Seated Straight Leg Raise
Sit down in a chair with your back firmly against the backrest and your shoulders over your hips. Lift one leg at a time and slowly straighten your knee. Hold this extension for about 10 seconds and then lower your leg using a slow and controlled motion. Repeat 10 times with each leg. This exercise can also be performed using weights to increase the resistance, but this should only be done if your doctor recommends more resistance in your workout.
Quadriceps Set
Lie down in a bed with your hands by your side and your unaffected knee bent and the sole of your foot on the bed. Extend your other leg and place a rolled-up towel under your ankle. Use the large muscles on the front of your thigh to try to press the back of your straightened leg down into the bed. Hold this contraction for about five seconds and then relax.
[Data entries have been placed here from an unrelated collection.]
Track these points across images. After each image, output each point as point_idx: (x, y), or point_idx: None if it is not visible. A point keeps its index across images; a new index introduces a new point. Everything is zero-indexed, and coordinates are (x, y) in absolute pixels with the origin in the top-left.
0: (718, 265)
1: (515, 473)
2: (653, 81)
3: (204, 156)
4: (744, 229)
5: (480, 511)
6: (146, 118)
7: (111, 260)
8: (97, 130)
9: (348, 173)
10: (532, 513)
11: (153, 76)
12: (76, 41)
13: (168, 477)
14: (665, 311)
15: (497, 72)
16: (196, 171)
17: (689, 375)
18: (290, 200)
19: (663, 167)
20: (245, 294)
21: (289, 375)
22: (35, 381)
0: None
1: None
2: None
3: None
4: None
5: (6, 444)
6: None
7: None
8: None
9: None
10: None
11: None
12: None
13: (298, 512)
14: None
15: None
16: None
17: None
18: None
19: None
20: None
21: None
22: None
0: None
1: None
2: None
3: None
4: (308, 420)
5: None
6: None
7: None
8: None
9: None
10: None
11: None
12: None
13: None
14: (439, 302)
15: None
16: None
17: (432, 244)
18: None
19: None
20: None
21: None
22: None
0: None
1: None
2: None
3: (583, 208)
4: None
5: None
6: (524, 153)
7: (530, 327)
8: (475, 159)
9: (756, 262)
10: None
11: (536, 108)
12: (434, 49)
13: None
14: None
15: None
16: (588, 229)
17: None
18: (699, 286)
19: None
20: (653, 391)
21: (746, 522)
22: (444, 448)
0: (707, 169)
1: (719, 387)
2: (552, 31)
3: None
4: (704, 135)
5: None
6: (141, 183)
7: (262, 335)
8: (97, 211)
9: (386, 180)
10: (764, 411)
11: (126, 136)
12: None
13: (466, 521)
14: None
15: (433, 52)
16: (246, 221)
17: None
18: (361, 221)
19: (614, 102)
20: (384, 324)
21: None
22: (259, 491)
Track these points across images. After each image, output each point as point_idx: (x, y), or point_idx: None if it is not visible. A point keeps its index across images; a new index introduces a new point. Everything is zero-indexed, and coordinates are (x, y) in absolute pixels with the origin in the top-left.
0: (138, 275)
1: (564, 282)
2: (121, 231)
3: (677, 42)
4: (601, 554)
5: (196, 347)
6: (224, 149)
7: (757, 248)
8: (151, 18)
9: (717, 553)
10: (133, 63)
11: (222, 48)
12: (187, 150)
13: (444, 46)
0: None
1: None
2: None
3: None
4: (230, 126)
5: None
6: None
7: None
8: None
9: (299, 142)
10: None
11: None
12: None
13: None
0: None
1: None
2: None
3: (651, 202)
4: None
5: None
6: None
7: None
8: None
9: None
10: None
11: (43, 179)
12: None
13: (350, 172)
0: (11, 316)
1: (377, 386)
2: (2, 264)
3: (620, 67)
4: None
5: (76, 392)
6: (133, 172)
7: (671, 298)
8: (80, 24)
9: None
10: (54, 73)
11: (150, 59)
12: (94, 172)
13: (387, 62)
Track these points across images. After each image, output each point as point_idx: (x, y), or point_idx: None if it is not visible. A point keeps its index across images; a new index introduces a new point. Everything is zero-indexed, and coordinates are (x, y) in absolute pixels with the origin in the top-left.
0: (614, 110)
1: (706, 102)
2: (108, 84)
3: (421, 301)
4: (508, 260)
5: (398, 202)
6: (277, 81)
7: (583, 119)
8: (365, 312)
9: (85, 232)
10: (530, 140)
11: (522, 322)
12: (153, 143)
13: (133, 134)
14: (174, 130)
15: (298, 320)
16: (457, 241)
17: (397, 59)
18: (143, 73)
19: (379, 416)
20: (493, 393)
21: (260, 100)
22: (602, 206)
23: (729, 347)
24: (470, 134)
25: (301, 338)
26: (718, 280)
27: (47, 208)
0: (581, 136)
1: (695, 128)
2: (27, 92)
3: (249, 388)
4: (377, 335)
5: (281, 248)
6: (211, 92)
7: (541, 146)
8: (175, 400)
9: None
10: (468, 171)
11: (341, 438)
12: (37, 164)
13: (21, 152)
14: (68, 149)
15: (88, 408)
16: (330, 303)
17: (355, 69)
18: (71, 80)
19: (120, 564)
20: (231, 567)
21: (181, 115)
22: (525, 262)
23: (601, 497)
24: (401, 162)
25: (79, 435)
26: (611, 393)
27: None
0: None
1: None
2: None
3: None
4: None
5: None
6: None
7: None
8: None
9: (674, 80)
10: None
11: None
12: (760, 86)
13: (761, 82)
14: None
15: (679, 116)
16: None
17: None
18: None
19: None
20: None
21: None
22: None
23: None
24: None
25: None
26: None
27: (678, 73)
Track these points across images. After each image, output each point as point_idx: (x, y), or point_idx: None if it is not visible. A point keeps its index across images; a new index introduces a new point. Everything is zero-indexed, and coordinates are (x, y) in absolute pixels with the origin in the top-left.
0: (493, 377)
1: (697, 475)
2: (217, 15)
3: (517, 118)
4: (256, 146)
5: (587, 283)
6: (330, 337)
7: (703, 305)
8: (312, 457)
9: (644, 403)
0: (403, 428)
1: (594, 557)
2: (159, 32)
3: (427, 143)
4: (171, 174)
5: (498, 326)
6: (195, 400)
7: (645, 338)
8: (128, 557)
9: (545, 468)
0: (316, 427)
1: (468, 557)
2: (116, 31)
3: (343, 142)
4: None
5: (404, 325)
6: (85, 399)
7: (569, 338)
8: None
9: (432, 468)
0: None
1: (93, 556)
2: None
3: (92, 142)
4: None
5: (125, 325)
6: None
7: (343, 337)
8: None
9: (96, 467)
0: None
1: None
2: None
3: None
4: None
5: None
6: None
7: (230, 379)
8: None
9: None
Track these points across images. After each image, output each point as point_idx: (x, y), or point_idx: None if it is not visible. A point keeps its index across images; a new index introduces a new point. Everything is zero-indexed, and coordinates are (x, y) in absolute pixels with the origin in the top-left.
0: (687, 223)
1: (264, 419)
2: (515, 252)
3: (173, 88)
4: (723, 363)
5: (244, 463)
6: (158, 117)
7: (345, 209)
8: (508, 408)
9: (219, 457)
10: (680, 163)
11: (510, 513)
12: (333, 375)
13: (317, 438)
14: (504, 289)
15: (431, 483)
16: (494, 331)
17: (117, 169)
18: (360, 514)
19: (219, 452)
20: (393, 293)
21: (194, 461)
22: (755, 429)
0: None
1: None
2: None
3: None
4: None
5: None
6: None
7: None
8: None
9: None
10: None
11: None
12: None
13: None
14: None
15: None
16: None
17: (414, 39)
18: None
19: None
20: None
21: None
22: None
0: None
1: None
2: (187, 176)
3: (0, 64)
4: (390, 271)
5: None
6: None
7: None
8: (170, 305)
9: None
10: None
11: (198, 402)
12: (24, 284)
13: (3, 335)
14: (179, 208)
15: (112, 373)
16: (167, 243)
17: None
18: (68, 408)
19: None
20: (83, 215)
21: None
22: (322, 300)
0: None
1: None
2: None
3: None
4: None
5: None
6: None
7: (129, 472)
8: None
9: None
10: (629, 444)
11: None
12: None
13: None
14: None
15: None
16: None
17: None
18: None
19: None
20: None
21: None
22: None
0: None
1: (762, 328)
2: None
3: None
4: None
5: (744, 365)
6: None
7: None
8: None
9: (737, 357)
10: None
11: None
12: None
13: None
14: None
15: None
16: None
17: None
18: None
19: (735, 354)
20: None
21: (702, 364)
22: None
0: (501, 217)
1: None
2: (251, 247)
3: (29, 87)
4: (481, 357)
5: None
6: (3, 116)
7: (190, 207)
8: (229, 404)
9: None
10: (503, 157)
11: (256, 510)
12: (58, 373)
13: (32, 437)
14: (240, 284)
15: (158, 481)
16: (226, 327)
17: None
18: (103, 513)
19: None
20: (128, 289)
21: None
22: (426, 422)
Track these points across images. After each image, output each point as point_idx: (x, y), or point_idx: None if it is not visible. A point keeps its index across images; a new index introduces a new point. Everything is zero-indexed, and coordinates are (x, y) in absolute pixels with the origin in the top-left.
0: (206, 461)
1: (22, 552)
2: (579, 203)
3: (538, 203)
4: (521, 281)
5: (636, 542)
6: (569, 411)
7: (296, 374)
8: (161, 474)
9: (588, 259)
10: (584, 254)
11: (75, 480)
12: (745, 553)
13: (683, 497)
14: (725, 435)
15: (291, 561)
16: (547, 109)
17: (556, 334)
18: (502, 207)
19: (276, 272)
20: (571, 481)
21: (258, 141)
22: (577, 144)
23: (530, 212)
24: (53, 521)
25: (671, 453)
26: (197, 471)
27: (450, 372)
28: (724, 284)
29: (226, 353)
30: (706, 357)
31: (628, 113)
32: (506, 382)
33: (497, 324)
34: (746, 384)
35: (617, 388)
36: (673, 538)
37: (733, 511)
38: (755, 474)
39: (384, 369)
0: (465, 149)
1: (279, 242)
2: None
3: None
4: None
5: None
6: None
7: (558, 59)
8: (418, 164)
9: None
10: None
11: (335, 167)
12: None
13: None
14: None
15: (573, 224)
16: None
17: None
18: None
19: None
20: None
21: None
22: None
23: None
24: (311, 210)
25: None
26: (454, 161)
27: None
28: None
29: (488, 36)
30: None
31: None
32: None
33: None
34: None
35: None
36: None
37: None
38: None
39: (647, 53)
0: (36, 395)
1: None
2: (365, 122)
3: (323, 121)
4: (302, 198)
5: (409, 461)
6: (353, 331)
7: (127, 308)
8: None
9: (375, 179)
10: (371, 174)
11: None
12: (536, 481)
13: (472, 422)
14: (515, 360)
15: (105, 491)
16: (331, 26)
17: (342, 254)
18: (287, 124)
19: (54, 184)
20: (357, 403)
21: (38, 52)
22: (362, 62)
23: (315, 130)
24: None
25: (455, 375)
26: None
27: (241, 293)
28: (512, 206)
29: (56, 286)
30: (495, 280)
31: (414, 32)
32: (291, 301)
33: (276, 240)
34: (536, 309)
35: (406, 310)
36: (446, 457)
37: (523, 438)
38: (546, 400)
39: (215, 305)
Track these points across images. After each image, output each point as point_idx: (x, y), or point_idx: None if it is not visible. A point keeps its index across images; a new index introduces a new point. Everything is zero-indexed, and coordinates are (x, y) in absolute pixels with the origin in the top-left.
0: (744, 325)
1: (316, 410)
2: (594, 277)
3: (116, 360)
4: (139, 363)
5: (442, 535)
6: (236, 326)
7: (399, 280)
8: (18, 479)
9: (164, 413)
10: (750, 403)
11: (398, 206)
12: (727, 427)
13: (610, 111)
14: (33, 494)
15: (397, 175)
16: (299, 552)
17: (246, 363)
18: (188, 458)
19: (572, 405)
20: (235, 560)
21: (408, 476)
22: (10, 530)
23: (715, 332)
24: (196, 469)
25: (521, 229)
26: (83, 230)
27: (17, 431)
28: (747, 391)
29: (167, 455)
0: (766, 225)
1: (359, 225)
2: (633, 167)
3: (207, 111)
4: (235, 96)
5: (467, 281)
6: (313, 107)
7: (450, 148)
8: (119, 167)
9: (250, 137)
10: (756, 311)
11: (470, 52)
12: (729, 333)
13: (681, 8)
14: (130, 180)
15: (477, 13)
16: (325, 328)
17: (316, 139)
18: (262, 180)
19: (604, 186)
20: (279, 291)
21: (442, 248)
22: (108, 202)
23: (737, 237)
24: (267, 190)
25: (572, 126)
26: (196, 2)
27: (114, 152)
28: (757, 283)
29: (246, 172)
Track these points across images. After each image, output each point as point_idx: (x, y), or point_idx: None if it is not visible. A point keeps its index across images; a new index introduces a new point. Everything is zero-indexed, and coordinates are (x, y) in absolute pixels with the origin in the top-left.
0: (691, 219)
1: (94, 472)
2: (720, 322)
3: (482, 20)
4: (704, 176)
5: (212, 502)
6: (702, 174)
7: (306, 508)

Repeat five times with each leg.
Bodyweight Squats
You can perform this exercise with a weighted barbell or dumbbells to add resistance, but using your bodyweight at first may prevent aggravation of your osteoarthritis. Stand with your shoulders directly over your hips and your feet about shoulder-width apart. Place your hands on your hips and bend both knees. Lower your upper body until your thighs are about parallel to the floor, if your condition allows you to go that far. Hold this position for a couple of seconds and return to the starting position. Try to perform 10 repetitions three times daily.
Lunges
Begin this exercise by standing with your feet about shoulder-width apart. Take an exaggerated step forward with one leg. Lower your body toward the ground from this position by bending both legs at the same time. Continue bending your legs until your front leg is bent at about a 90-degree angle and your rear knee is nearly touching the floor. Hold this position for a second and then return to the starting position. Repeat 10 times with each leg.